The two previous demos (1st run and 2nd run) are small-scale, limited in either input protein set or reference database, respectively. Now let's look at a realistic case. In this page we will replicate the analysis described in the original HGTector paper (Fig. 3 of Zhu et al., 2014).
This analysis involves seven Rickettsia species under the spotted fever group (TaxID: 114277). In the 2014 paper, we searched against the NCBI nr database as of 2012. Here we will see what we get using the default database constructed in Oct 2019.
This page won't have much text, since most ingredients of HGTector were already discussed in the two previous tutorials. I will let the figures explain themselves.
Species | TaxID | Genome |
---|---|---|
R. africae | 35788 | GCF_000023005.1 |
R. akari | 786 | GCF_000018205.1 |
R. conorii | 781 | GCF_000007025.1 |
R. felis | 42862 | GCF_000012145.1 |
R. massiliae | 35791 | GCF_000016625.1 |
R. rickettsii | 783 | GCF_000018225.1 |
R. slovaca | 35794 | GCF_000237845.1 |
Just run the default workflow:
hgtector search -i input -o search -m diamond -p 16 -d hgtdb/diamond/db -t hgtdb/taxdump
hgtector analyze -i search -o analyze -t hgtdb/taxdump
The automated workflow correctly figured that all seven genomes belong to the spotted fever group (even though it is not a standard taxonomic rank!), and let it be the "self" group.
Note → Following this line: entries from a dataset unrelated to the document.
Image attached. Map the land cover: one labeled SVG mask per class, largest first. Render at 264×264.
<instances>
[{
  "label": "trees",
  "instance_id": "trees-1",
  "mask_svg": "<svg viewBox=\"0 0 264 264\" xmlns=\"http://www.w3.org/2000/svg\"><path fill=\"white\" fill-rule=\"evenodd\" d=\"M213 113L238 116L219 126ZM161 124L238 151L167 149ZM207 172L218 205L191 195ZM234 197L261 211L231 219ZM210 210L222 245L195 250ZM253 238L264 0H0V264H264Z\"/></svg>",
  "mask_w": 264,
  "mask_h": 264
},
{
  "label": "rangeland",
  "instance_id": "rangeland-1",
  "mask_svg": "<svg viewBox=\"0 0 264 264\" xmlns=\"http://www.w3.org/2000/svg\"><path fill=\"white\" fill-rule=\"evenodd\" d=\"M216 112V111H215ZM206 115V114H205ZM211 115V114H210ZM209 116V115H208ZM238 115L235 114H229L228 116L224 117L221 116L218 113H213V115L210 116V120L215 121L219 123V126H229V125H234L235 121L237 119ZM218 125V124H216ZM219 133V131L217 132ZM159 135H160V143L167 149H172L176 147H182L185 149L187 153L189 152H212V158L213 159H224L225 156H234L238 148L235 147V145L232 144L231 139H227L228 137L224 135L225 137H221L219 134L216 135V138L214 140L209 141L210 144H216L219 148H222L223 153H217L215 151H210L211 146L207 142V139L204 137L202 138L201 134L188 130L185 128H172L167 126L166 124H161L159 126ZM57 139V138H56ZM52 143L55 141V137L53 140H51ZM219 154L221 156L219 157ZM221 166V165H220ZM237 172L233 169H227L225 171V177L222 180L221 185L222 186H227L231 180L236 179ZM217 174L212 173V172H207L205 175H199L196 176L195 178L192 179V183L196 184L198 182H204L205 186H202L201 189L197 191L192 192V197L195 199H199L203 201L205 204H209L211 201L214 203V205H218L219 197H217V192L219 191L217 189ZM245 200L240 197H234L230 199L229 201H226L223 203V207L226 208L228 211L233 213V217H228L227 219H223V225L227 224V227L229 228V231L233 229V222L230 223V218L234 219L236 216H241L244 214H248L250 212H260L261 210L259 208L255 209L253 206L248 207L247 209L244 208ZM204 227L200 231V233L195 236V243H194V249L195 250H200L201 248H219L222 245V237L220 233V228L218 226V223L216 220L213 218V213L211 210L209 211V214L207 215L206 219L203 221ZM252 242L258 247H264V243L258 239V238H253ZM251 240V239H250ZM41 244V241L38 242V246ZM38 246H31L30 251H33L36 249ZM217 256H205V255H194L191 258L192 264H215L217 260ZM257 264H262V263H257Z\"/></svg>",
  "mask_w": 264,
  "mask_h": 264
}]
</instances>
It then moves up one level to genus Rickettsia, and let it be the "close" group.
In this realistic analysis, both "close" and "distal" groups are sufficiently sampled, and the distributions of scores are apparently bimodal.
(Left panel is "close", right panel is "distal", same below)
The default method for kernel bandwidth selection quickly finds the "atypical" cluster in each group.
Finally it predicts a total of 357 putatively HGT-derived genes, out of 8,559 genes in the seven genomes. As the scatter plot (left) shows, it is a pretty conservative prediction. If one wants more candidates, the two parameters --noise
and --silhouette
may be set to zero to include genes in the "grey zone".
The predicted HGT activity is differential across species (right). For example Rickettsia felis appears to have many more HGT-derived genes than Rickettsia akari.
Now we will customize a few parameters so as to mimick the 2014 analysis.
hgtector analyze -i search -o analyze -t hgtdb/taxdump \
--bandwidth grid --self-tax 114277 --close-tax 766
Here the "self" group is still the spotted fever group (the same as HGTector's guess), but the "close" group is raised to order Rickettsiales (TaxID: 766). The enlarged "close" group allows for more robust clustering. Meanwhile, the kernel bandwidth is to be optimized using grid search with cross validation (this is new).
This setting predicts 268 HGT-derived genes.